Capital fica sem prefeito por dez dias em face da legislação eleitoral

Enquanto o prefeito de João Pessoa, Luciano Cartaxo (PV), colhe os primeiros frutos administrativos do roteiro que empreende pela Polônia, a Capital paraibana está praticamente sem prefeito pelo período de dez dias, já que dois ocupantes naturais do cargo na ordem de sucessão hierárquica preferiram não assumir para não dar margem a problemas de inelegibilidade, uma vez que pretendem concorrer a mandatos no pleito de outubro próximo. O vice-prefeito Manoel Júnior, do PSC, planeja ser candidato ao Senado numa composição com o MDB, cujo pré-candidato ao governo é o senador José Maranhão. O presidente da Câmara Municipal, Marcos Vinícius Nóbrega (PSDB), o seguinte na linha sucessória administrativa, tenciona ser candidato a deputado estadual e também toma suas cautelas para evitar sofrer prejuízos pessoais.
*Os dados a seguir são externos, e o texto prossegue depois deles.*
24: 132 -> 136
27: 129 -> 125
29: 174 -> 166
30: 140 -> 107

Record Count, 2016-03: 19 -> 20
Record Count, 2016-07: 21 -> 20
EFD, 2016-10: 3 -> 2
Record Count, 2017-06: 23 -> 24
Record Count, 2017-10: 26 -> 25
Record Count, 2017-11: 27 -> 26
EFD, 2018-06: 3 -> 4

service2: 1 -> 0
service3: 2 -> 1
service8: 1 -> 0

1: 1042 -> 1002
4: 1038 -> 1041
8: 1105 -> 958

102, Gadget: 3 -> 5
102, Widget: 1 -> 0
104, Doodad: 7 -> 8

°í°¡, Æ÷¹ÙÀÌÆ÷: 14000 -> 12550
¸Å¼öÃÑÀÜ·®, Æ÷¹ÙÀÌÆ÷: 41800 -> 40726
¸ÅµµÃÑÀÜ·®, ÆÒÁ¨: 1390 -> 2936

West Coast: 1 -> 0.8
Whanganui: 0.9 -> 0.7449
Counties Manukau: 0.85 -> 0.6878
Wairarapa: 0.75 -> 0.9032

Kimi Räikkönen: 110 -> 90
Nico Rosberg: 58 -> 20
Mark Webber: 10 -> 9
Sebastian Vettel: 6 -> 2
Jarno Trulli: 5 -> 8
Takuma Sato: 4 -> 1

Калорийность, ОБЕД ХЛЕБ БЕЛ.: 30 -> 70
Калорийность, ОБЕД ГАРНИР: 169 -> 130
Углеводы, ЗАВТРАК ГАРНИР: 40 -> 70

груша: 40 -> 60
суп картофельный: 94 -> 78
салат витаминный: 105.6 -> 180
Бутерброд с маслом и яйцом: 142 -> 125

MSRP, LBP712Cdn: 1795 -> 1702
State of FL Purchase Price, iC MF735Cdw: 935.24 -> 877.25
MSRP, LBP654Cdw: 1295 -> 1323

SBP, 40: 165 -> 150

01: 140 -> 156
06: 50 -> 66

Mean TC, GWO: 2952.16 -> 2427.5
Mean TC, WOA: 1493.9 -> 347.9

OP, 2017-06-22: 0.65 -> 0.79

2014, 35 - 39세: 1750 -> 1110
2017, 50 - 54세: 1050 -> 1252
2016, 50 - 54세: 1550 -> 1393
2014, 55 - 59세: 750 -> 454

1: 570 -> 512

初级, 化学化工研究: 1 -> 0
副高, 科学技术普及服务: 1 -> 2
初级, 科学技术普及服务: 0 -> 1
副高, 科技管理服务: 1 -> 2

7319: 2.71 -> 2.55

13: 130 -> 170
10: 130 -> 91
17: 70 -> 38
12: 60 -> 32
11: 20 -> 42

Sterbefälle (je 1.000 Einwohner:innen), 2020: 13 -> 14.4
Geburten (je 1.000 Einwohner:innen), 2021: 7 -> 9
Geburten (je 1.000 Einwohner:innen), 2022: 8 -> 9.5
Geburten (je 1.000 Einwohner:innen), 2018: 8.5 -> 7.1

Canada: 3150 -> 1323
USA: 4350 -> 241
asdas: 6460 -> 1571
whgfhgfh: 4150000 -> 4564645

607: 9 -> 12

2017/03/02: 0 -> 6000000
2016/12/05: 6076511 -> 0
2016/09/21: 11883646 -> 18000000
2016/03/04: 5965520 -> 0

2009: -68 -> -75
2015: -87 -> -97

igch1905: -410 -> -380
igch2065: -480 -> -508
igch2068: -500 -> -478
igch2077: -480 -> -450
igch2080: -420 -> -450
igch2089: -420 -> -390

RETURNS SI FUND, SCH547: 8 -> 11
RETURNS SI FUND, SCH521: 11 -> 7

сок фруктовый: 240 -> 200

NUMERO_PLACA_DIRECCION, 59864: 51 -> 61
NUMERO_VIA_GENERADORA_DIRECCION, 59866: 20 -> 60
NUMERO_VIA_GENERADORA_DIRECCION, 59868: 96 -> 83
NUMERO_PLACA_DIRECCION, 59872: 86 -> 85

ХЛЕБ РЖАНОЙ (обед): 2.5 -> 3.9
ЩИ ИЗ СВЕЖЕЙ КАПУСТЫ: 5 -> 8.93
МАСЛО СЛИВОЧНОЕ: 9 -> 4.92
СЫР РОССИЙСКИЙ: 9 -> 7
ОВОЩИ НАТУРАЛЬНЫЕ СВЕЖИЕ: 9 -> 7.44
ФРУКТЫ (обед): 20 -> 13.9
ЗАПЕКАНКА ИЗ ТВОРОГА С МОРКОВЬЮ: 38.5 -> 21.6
Assessores de Luciano esclarecem, entretanto, que o município não está acéfalo, explicando que antes de viajar o prefeito demandou autorizações e ordens para a execução de obras públicas consideradas essenciais e que o núcleo técnico-administrativo da edilidade já está familiarizado com as diretrizes e prioridades elaboradas pelo prefeito, que foi reeleito e está cumprindo seu segundo mandato administrativo. Essas fontes chamam a atenção para a preocupação que norteou o prefeito Luciano Cartaxo no sentido de cercar-se de auxiliares de sua extrema confiança, que também ganham visibilidade pela competência no que diz respeito às suas atribuições.

Luciano Cartaxo, que pertenceu aos quadros do Partido dos Trabalhadores, por ele concorrendo e vitoriando a vereador em João Pessoa, deputado estadual e prefeito da Capital, transitou, ainda, pelos quadros do PSD, quando a legenda era presidida pelo deputado federal Rômulo Gouveia, falecido há um mês. Por essa época, havia a expectativa nos círculos políticos de que Luciano assumisse candidatura ao governo do Estado e ele chegou a ser bem recepcionado em pesquisas de intenção de voto. Agastou-se, todavia, coma demora de outros partidos de oposição ao governo do estado em fechar com sua postulação, bem como com a disposição anunciada pelo prefeito de Campina Grande, Romero Rodrigues, do PSDB, em colocar-se como alternativa do agrupamento à disputa ao governo. O “clã” Cartaxo resolveu migrar para o Partido Verde, mas Luciano preferiu permanecer no exercício do mandato até o último dia – resolução anunciada depois que o governador Ricardo Coutinho tomou idêntica atitude. Em meio a essa migração partidária, Luciano foi substituído pelo irmão gêmeo Lucélio, que tem como candidata a vice a médica Micheline Rodrigues, mulher de Romero. Lucélio foi candidato ao Senado em 2014 e teve uma votação expressiva, mas perdeu no confronto travado com o emedebista José Maranhão.